# DIRECTIVE 1
Arrange the lines of the records that follow the Deepwater Horizon background as a JSON list of strings, with one string per line and no blank lines. Leave the pictures out of the answer.

# SUPPLIED PASSAGE
'''

FACTUAL AND PROCEDURAL BACKGROUND
On April 20, 2010, an explosion and fire caused the collapse of the Deepwater Horizon drilling rig in the Gulf of Mexico. Among other effects of that disaster was an enormous release of oil into the Gulf. In time, a Settlement Agreement was negotiated between BP, which was leasing the rig at the time of the disaster, and class-action representatives for those who claimed damage from the disaster. In that agreement were provisions for business economic loss (“BEL”) claims. Such claims are initially decided by a Claims Administrator as part of a Court Supervised Settlement Program (“CSSP”). PricewaterhouseCoopers (“PWC”) is one of the accounting firms that perform initial analysis of the claims for the Claims Administrator.
The current appeal concerns BP's challenge to BEL awards made to Wal-Mart Stores East, L.P. The arguments center on the fact that Walmart changed its accounting system in May 2010, the month after the Deepwater Horizon explosion, which BP argues resulted in artificially inflated award amounts. The accounting change complicated the review of Walmart's BEL claims, which depend in part on showing expenses both before and after the disaster.
In June 2015, Walmart submitted a separate BEL claim to the Claims Administrator for each of Walmart's nine stores along the Gulf Coast. Only five of the claims are at issue here. Each of the five claims was the basis for a separate appeal from BP to this court. The five appeals were consolidated for decision by this panel. In April 2017, Walmart submitted supplemental documentation to the Claims Administrator for each claim. This documentation included a notification to the Claims Administrator that Walmart had changed its accounting system. In these submissions, Walmart sought to reconcile the differences between the two accounting systems.
The Claims Administrator reviewed Walmart's claims with the assistance of PWC accountants. In July and December 2017, PWC and Walmart exchanged emails discussing the changes in Walmart's accounting system. The Claims Administrator's calculation notes give some indication that Walmart's explanations were considered. In February 2018, the Claims Administrator issued awards totaling just over $17.4 million.
BP appealed each of the CSSP's five awards, arguing that Walmart's accounting system change made its profit and loss data for the pre-May 2010 period inconsistent with the same data in the subsequent period. BP identified three accounts that had been treated differently in the pre-May 2010 accounting system than the post-May 2010 accounting system. Specifically, BP noted that “Tires” and “Trailer Parts” were categorized as fixed costs in the pre-May 2010 accounting system, but those two categories did not appear in the post-May 2010 accounting system. A new category, “Trailer Tires,” had appeared, though, labeled as a variable cost. According to BP's argument to the Appeal Panels, the result was that, at least for these accounts, Walmart's change in accounting systems caused the pre-disaster period to appear more profitable in comparison to the later period than it really was, thus artificially inflating Walmart's awards. Without stating a position as to whether the three specific accounts were handled appropriately, Walmart in its proposals to the five Appeal Panels agreed to treat all three accounts as variable.

'''

# STORED ROWS
'''

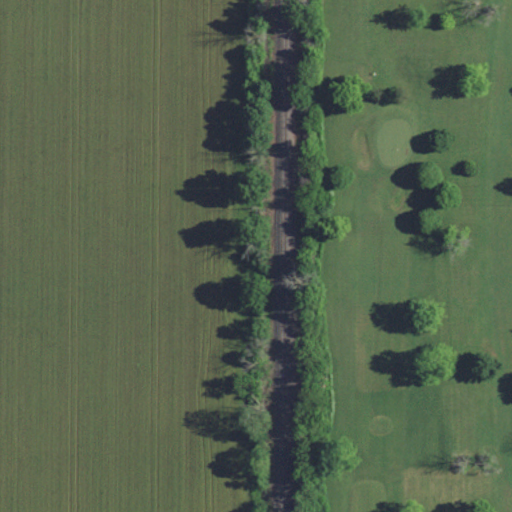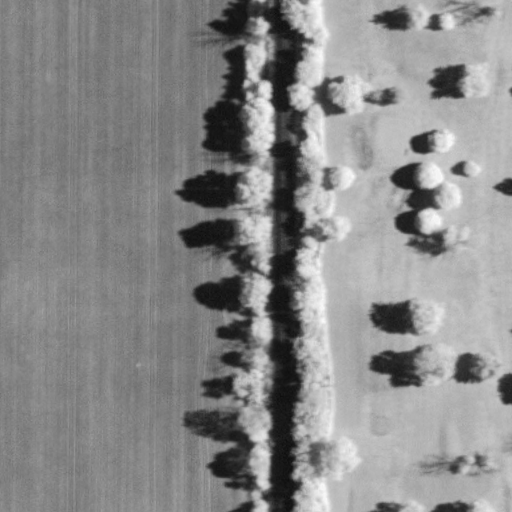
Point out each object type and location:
railway: (284, 256)
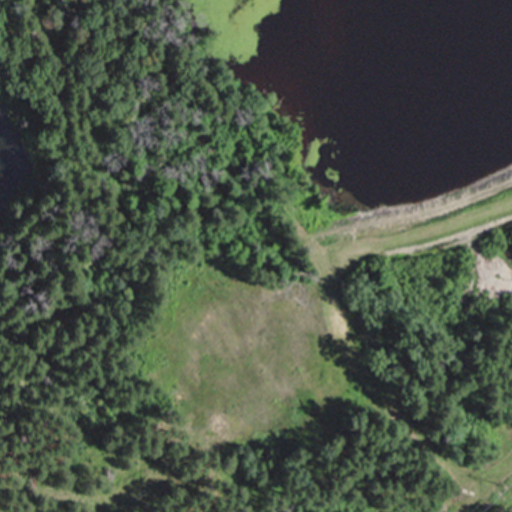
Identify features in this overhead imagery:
power tower: (506, 484)
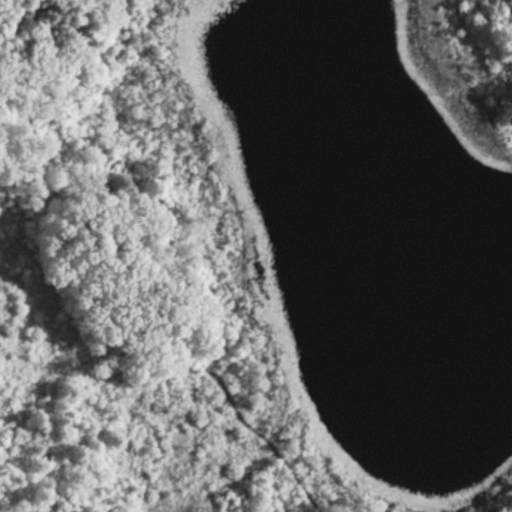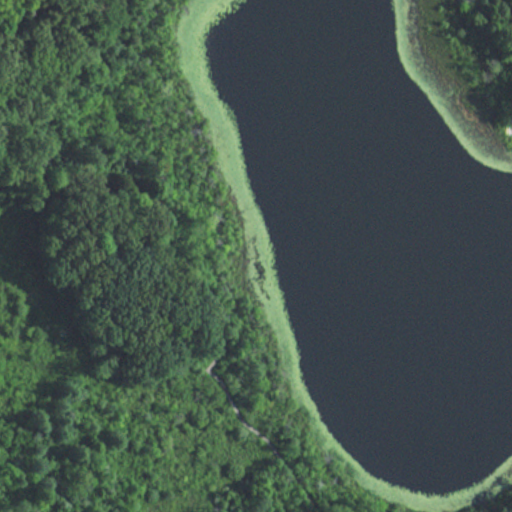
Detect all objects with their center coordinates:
road: (106, 250)
park: (249, 261)
road: (254, 431)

'''

# DIRECTIVE 2
Return the portion of the Deepwater Horizon background from "In June 2015, Walmart" to "two accounting systems.", copied word for word.

# EXERCISE RESPONSE 1
[
  "Point out each object type and location:",
  "railway: (284, 256)",
  "Identify features in this overhead imagery:",
  "power tower: (506, 484)",
  "Detect all objects with their center coordinates:",
  "road: (106, 250)",
  "park: (249, 261)",
  "road: (254, 431)"
]

# EXERCISE RESPONSE 2
In June 2015, Walmart submitted a separate BEL claim to the Claims Administrator for each of Walmart's nine stores along the Gulf Coast. Only five of the claims are at issue here. Each of the five claims was the basis for a separate appeal from BP to this court. The five appeals were consolidated for decision by this panel. In April 2017, Walmart submitted supplemental documentation to the Claims Administrator for each claim. This documentation included a notification to the Claims Administrator that Walmart had changed its accounting system. In these submissions, Walmart sought to reconcile the differences between the two accounting systems.